Movie magic is certainly universal – close-ups of Cumberbatch were very well-received by the ladies and the visual gags required no translation.
The highlight of Heart@TheMovie was the lucky draw held after the movie’s credits. The cinema was filled with cheers and groans as the hosts announced the lucky numbers. The fortunate winners enjoyed wide smiles and slaps on their back while the unlucky did their best to harass the winners into sharing their good fortune.
Even the hosts played their part to embarrass the winners by announcing full volume ‘$400 voucher, she can finally buy boyfriend.’
It was all fun and games until Monday morning when my editor asked me what was the ‘point’ of the event and I struggled to give an answer.
According to United Nations Secretary-General Ban Ki-moon, International Migrants Day is a chance for us to “commit to coherent, comprehensive and human-rights based responses guided by international law and standards and a shared resolve to leave no one behind”.
If you ask vice-president Dr. Russell Heng, he will say that events like Heart@TheMovie are only a small part of the important work that TWC2 does. The money raised during the event goes towards supporting the important social work that they carry out. It pays for the advocacy or ‘nagging’ (as Dr Russell humorously calls it) done by TWC2 on behalf of the workers.
The funds also help keep TWC2’s Cuff Road Project alive and running. Cuff Road is the name given to TWC2’s soup kitchen, where injured and unemployed workers can go to receive a free meal and advice.
Against the backdrop of impactful advocacy done for the migrant worker community here and efforts by the government to improve their welfare, initiatives like the movie screening may seem small and insignificant. But I personally feel that ordinary events like Heart@TheMovie, and even Air Amber’s initiative to collect donated EZ-link cards for migrant workers, can deliver an impact beyond their ‘official’ mission.
By the time we left the venue, Golden Mile’s usual customers were streaming in. Judging by the curious gazes, craning necks and the faint mutters of ‘Bangla’, I don’t think any of them expected to see the crowd of migrant workers there, much less in the art-house cinema.
Although these workers form one-third of our workforce, feed our children and repair our roads, it seems that we’re still unaccustomed to seeing them within the same public spaces that we frequent.
In an age where xenophobia and racism seem constantly ready to rear its ugly head, I think this needs to change.

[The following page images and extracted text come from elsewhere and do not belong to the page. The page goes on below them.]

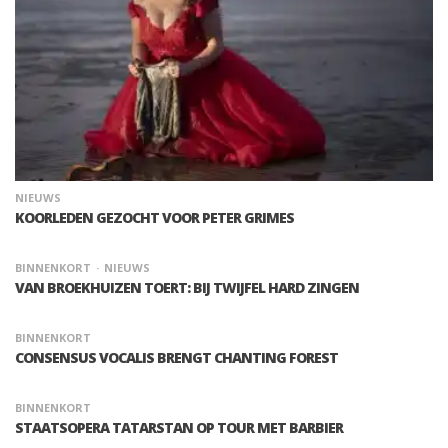
NIEUWS
KOORLEDEN GEZOCHT VOOR PETER GRIMES
BINNENKORT
NIEUWS
VAN BROEKHUIZEN TOERT: BIJ TWIJFEL HARD ZINGEN
BINNENKORT
CONSENSUS VOCALIS BRENGT CHANTING FOREST
BINNENKORT
STAATSOPERA TATARSTAN OP TOUR MET BARBIER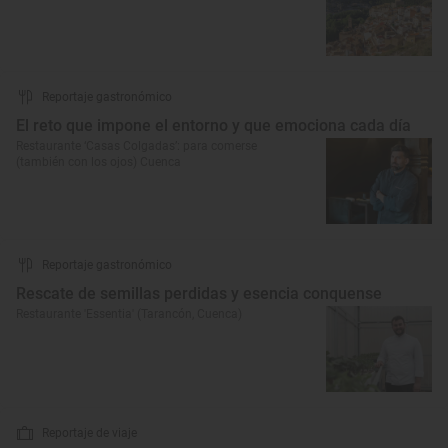
Reportaje gastronómico
El reto que impone el entorno y que emociona cada día
Restaurante ‘Casas Colgadas’: para comerse
(también con los ojos) Cuenca
Reportaje gastronómico
Rescate de semillas perdidas y esencia conquense
Restaurante 'Essentia' (Tarancón, Cuenca)
Reportaje de viaje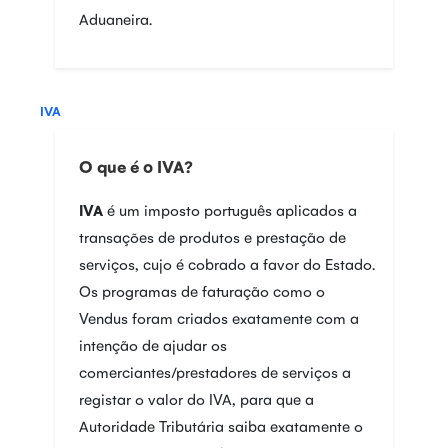
Aduaneira.
IVA
O que é o IVA?
IVA
é um imposto português aplicados a
transações de produtos e prestação de
serviços, cujo é cobrado a favor do Estado.
Os programas de faturação como o
Vendus foram criados exatamente com a
intenção de ajudar os
comerciantes/prestadores de serviços a
registar o valor do IVA, para que a
Autoridade Tributária saiba exatamente o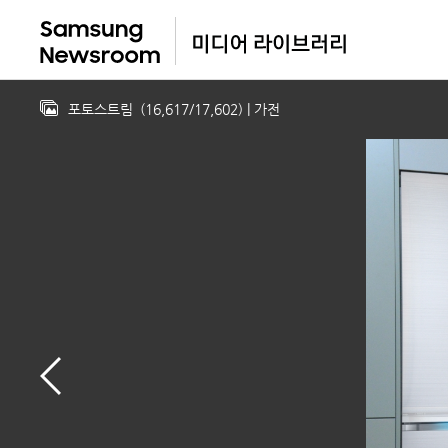
포토스트림
(
16,617
/
17,602
)
| 가전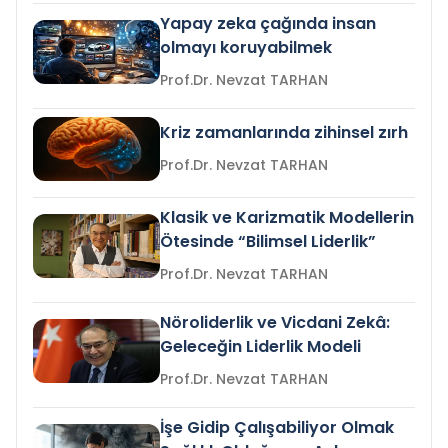
Yapay zeka çağında insan
olmayı koruyabilmek
Prof.Dr. Nevzat TARHAN
Kriz zamanlarında zihinsel zırh
Prof.Dr. Nevzat TARHAN
Klasik ve Karizmatik Modellerin
Ötesinde “Bilimsel Liderlik”
Prof.Dr. Nevzat TARHAN
Nöroliderlik ve Vicdani Zekâ:
Geleceğin Liderlik Modeli
Prof.Dr. Nevzat TARHAN
İşe Gidip Çalışabiliyor Olmak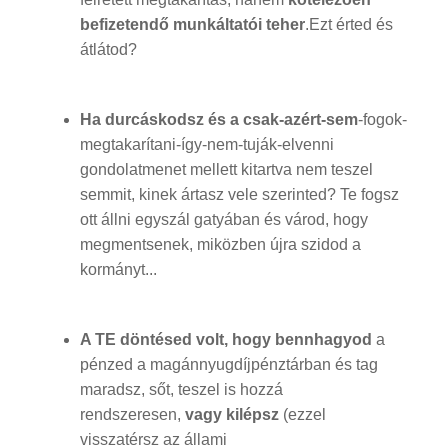
befizetendő munkáltatói teher
.Ezt érted és
átlátod?
Ha durcáskodsz és a csak-azért-sem
-fogok-
megtakarítani-így-nem-tuják-elvenni
gondolatmenet mellett kitartva nem teszel
semmit, kinek ártasz vele szerinted? Te fogsz
ott állni egyszál gatyában és várod, hogy
megmentsenek, miközben újra szidod a
kormányt...
A TE döntésed volt, hogy bennhagyod
a
pénzed a magánnyugdíjpénztárban és tag
maradsz, sőt, teszel is hozzá
rendszeresen,
vagy kilépsz
(ezzel
visszatérsz az állami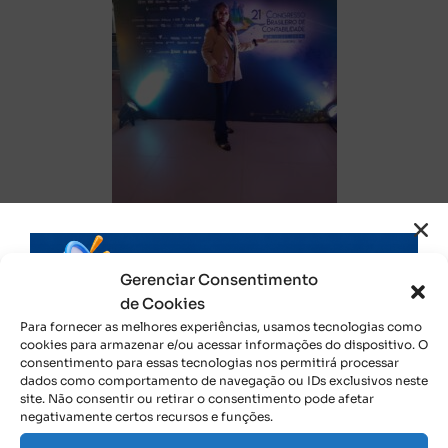
CFC Voluntário
O painelista e coordenador-geral de Arrecadação e de
Gerenciar Consentimento
Direito Creditório, Eriton Lima de Oliveira, falou sobre
de Cookies
o que é importante que para exercer o voluntariado.
Para fornecer as melhores experiências, usamos tecnologias como
Para ele, os profissionais contábeis devem se atentar
cookies para armazenar e/ou acessar informações do dispositivo. O
consentimento para essas tecnologias nos permitirá processar
“às regras e obrigações tributárias”.
dados como comportamento de navegação ou IDs exclusivos neste
site. Não consentir ou retirar o consentimento pode afetar
Já auditor-fiscal da RFB, Gustavo Luís Horn, ressaltou
negativamente certos recursos e funções.
sobre as destinações para os Fundos da Criança e do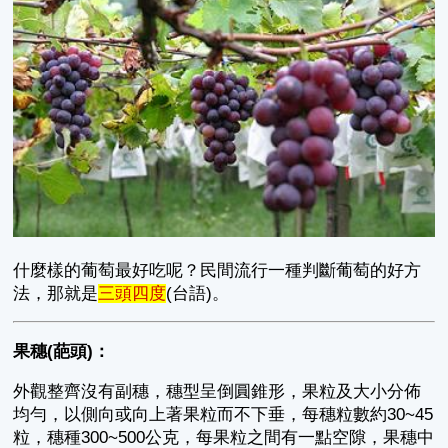
什麼樣的葡萄最好吃呢？民間流行一種判斷葡萄的好方
法，那就是
三頭四度
(台語)。
果穗(葩頭)：
外觀整齊沒有副穗，穗型呈倒圓錐形，果粒及大小分佈
均勻，以側向或向上著果粒而不下垂，每穗粒數約30~45
粒，穗種300~500公克，每果粒之間有一點空隙，果穗中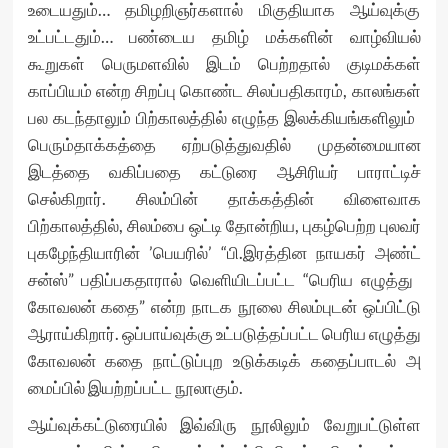
உடையதும்… தமிழறிஞர்களால் மிகுதியாக ஆய்வுக்கு
உட்பட்டதும்… பண்டைய தமிழ் மக்களின் வாழ்வியல்
கூறுகள் பெருமளவில் இடம் பெற்றதால் குடிமக்கள்
காப்பியம் என்ற சிறப்பு கொண்ட சிலப்பதிகாரம், காலங்கள்
பல கடந்தாலும் பிற்காலத்தில் எழுந்த இலக்கியங்களிலும் ​
பெரும்தாக்கத்​தை ஏற்படுத்துவதில் முதன்​மையான
இடத்தை வகிப்பதை கட்டுரை ஆசிரியர் பாராட்டிச்
செல்கிறார். சிலம்பின் தாக்கத்தின் விளைவாக
பிற்காலத்தில், சிலம்பை ஒட்டி தோன்றிய, புகழ்​பெற்ற புலவர்
புக​ழேந்தியாரின் ​’பெயரில்’ “பி.இரத்தின நாயகர் அண்ட்
சன்ஸ்” பதிப்பகதாரால் வெளியிடப்பட்ட “பெரிய எழுத்து ​
கோவலன் க​தை” என்ற நாடக நூலை சிலம்புடன் ஒப்பிட்டு
ஆராய்கிறார். ஒப்பாய்வுக்கு உட்படுத்தப்பட்ட பெரிய எழுத்து
​கோவலன் க​தை நாட்டுப்புற உடுக்கடிக் கதைப்பாடல் அ​
மைப்பி​ல் இயற்றப்பட்ட நூலாகும்.
ஆய்வுக்கட்டுரையில் இவ்விரு நூலிலும் வேறுபட்டுள்ள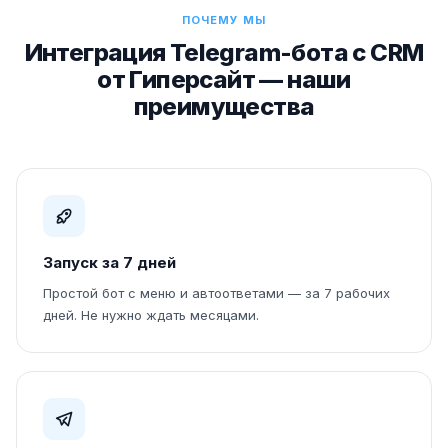
ПОЧЕМУ МЫ
Интеграция Telegram-бота с CRM
от Гиперсайт — наши
преимущества
Запуск за 7 дней
Простой бот с меню и автоответами — за 7 рабочих
дней. Не нужно ждать месяцами.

We cannot claim to be an inclusive and multicultural society when we celebrate Singapore’s ‘racial harmony’ whilst studiously ignoring the foreign workers who live amidst us. If our paths are kept parallel, and we bristle at the very idea of sharing our backyard with them, it rings hollow for us to proclaim Singapore as an inclusive and compassionate society.
Maybe that’s an important point as well, I thought. Perhaps with enough events like Heart@TheMovie, those subtle, invisible boundaries that divide Singaporeans and migrant workers will slowly melt away.
Perhaps then, the day would not be so far off for us all to sit side by side in the cinema and feel cheated together by Marvel’s latest cinematic disappointment.